Plastic coats Sri Lanka beach as ship fire threatens environmental disaster

Authorities fear the ship, which has been burning since May 20, could break up and spill its fuel and cargo

Tonnes of charred plastic pellets from a burning container ship washed ashore near Sri Lanka's capital on Friday as an international effort to salvage the vessel dragged into a ninth day.

Thick black smoke rose from the Singapore-registered MV X-Press Pearl, anchored just outside Colombo harbour, heightening fears that it could break up and spill its 278 tonnes of bunker oil.

Navy personnel in hazmat suits were sent to clean millions of plastic granules mixed with burnt oil and other residue that covered Negombo beach, 40 kilometres north of the capital.

The beach, normally a draw for tourists and known as a fishing centre, was declared off limits to the public.
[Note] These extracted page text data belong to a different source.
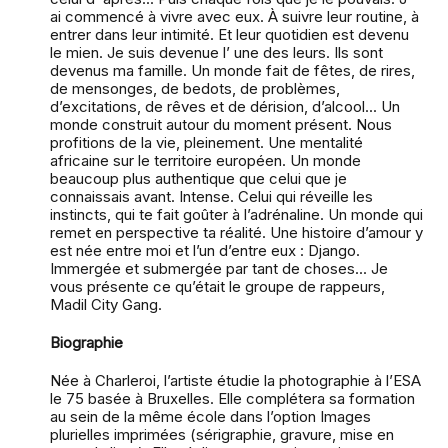
ai commencé à vivre avec eux. À suivre leur routine, à
entrer dans leur intimité. Et leur quotidien est devenu
le mien. Je suis devenue l’ une des leurs. Ils sont
devenus ma famille. Un monde fait de fêtes, de rires,
de mensonges, de bedots, de problèmes,
d’excitations, de rêves et de dérision, d’alcool... Un
monde construit autour du moment présent. Nous
profitions de la vie, pleinement. Une mentalité
africaine sur le territoire européen. Un monde
beaucoup plus authentique que celui que je
connaissais avant. Intense. Celui qui réveille les
instincts, qui te fait goûter à l’adrénaline. Un monde qui
remet en perspective ta réalité. Une histoire d’amour y
est née entre moi et l’un d’entre eux : Django.
Immergée et submergée par tant de choses... Je
vous présente ce qu’était le groupe de rappeurs,
Madil City Gang.
Biographie
Née à Charleroi, l’artiste étudie la photographie à l’ESA
le 75 basée à Bruxelles. Elle complétera sa formation
au sein de la même école dans l’option Images
plurielles imprimées (sérigraphie, gravure, mise en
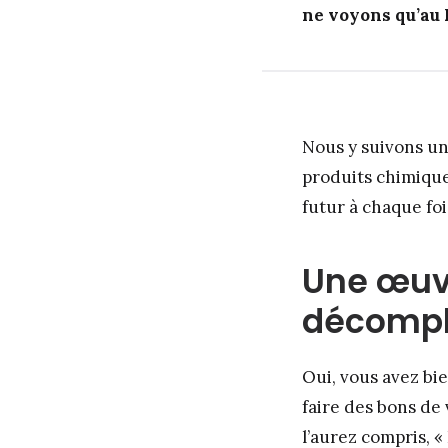
ne voyons qu’au B
Nous y suivons un
produits chimique
futur à chaque foi
Une œuv
décomp
Oui, vous avez bi
faire des bons de
l’aurez compris, 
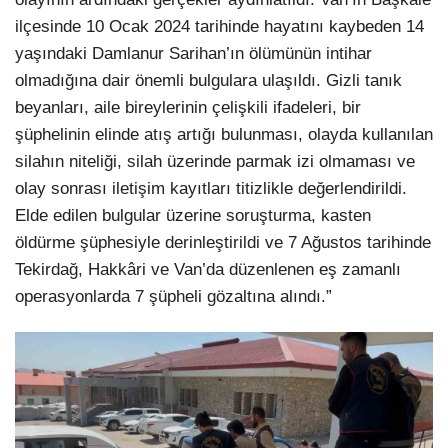
ilçesinde 10 Ocak 2024 tarihinde hayatını kaybeden 14
yaşındaki Damlanur Sarihan’ın ölümünün intihar
olmadığına dair önemli bulgulara ulaşıldı. Gizli tanık
beyanları, aile bireylerinin çelişkili ifadeleri, bir
şüphelinin elinde atış artığı bulunması, olayda kullanılan
silahın niteliği, silah üzerinde parmak izi olmaması ve
olay sonrası iletişim kayıtları titizlikle değerlendirildi.
Elde edilen bulgular üzerine soruşturma, kasten
öldürme şüphesiyle derinleştirildi ve 7 Ağustos tarihinde
Tekirdağ, Hakkâri ve Van’da düzenlenen eş zamanlı
operasyonlarda 7 şüpheli gözaltına alındı.”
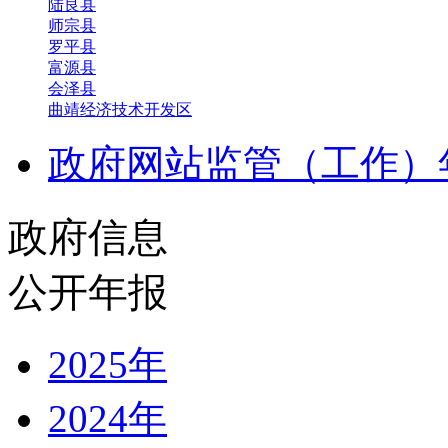
陆良县
师宗县
罗平县
富源县
会泽县
曲靖经济技术开发区
政府网站监管（工作）
政府信息
公开年报
2025年
2024年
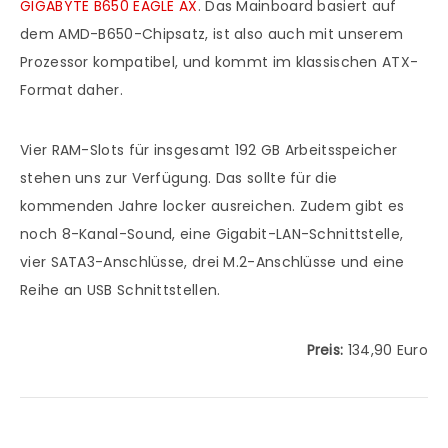
GIGABYTE B650 EAGLE AX
. Das Mainboard basiert auf
dem AMD-B650-Chipsatz, ist also auch mit unserem
Prozessor kompatibel, und kommt im klassischen ATX-
Format daher.
Vier RAM-Slots für insgesamt 192 GB Arbeitsspeicher
stehen uns zur Verfügung. Das sollte für die
kommenden Jahre locker ausreichen. Zudem gibt es
noch 8-Kanal-Sound, eine Gigabit-LAN-Schnittstelle,
vier SATA3-Anschlüsse, drei M.2-Anschlüsse und eine
Reihe an USB Schnittstellen.
Preis:
134,90 Euro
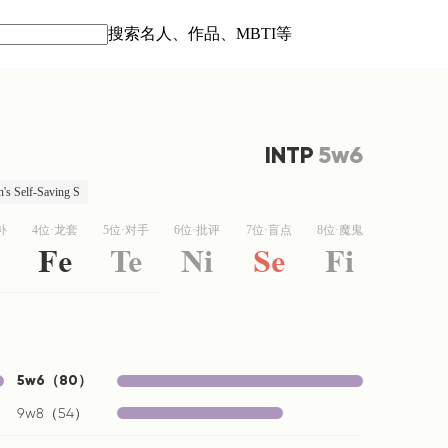
搜索名人、作品、MBTI等
INTP
5w6
Self-Saving S
补
4位·龙套
5位·对手
6位·批评
7位·盲点
8位·魔鬼
Fe
Te
Ni
Se
Fi
5w6
（
80
）
9w8
（
54
）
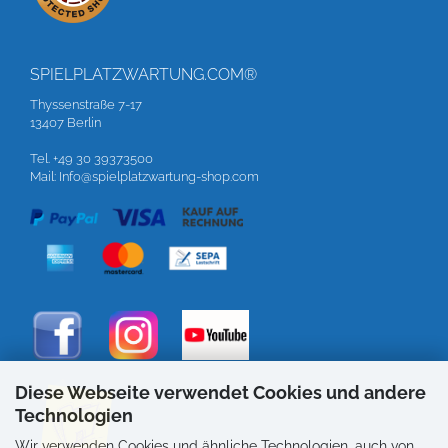
SPIELPLATZWARTUNG.COM®
Thyssenstraße 7-17
13407 Berlin
Tel. +49 30 39373500
Mail: Info@spielplatzwartung-shop.com
Diese Webseite verwendet Cookies und andere
Technologien
Wir verwenden Cookies und ähnliche Technologien, auch von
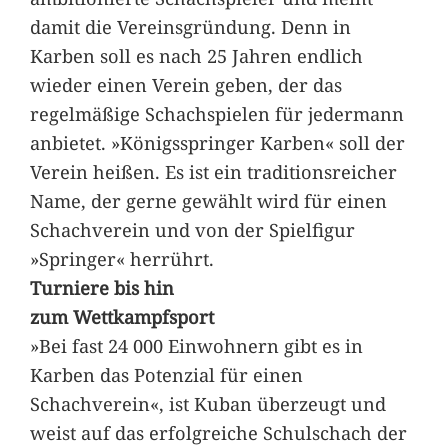
damit die Vereinsgründung. Denn in
Karben soll es nach 25 Jahren endlich
wieder einen Verein geben, der das
regelmäßige Schachspielen für jedermann
anbietet. »Königsspringer Karben« soll der
Verein heißen. Es ist ein traditionsreicher
Name, der gerne gewählt wird für einen
Schachverein und von der Spielfigur
»Springer« herrührt.
Turniere bis hin
zum Wettkampfsport
»Bei fast 24 000 Einwohnern gibt es in
Karben das Potenzial für einen
Schachverein«, ist Kuban überzeugt und
weist auf das erfolgreiche Schulschach der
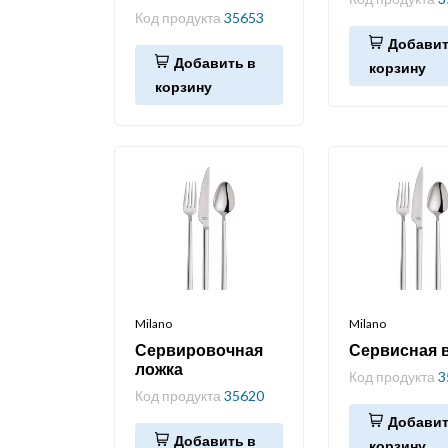
Код продукта
35653
Добавит
Добавить в
корзину
корзину
Milano
Milano
Сервировочная
Сервисная 
ложка
Код продукта
3
Код продукта
35620
Добавит
Добавить в
корзину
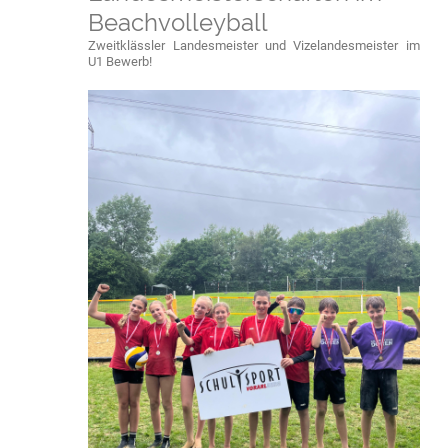
Beachvolleyball
Zweitklässler Landesmeister und Vizelandesmeister im
U1 Bewerb!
The smoking container ship could be seen on the horizon.

Bulldozers scooped up tonnes of the polythene pellets that came from at least eight containers that fell off the ship on Tuesday.

Officials said the vessel was known to carry at least 28 containers of the pellets, which are used as a raw material in the packaging industry.

The fire broke out on May 20 when the ship was waiting to enter the port at Colombo.

It is also carrying 25 tonnes of nitric acid and an unspecified quantity of ethanol and lubricants in its 1,500 containers.

Authorities believe the fire was caused by a nitric acid leak that the crew had been aware of since May 11, Sri Lanka's Marine Environment Protection Authority (Mepa) said.

Mepa chairman Dharshani Lahandapura said the crew could have avoided the disaster had they offloaded the leaking containers or returned them to the port of origin before entering Sri Lankan waters.

Ms Lahandapura said the authority was bracing for an oil spill if the X-Press Pearl breaks up – monsoon winds fanned flames the length of the ship.

She said the vessel was carrying 278 tonnes of bunker oil and 50 tonnes of marine gas oil when the fire erupted.

Oil residue and charred containers washed ashore at Negombo.

Sri Lanka navy chief Vice Admiral Nishantha Ulugetenne said it would take days to extinguish the fire, even with the weather improving.

Four Indian vessels joined Sri Lanka's navy in the battle to contain the fire. Salvage operations are led by the Dutch company Smit, which sent specialist fire fighting tugs.

The 25-member crew were removed from the ship on Tuesday and two of them suffered minor injuries in the process, the owners of the vessel said.

Smit, renowned salvage troubleshooters, were also involved in dousing the flames on an oil tanker that caught fire off Sri Lanka's east coast last September after an engine room explosion that killed a crewman.

The fire on the New Diamond tanker took more than a week to put out and left a 40-kilometre-long oil spill. Sri Lanka demanded the owners pay a $17 million clean-up bill.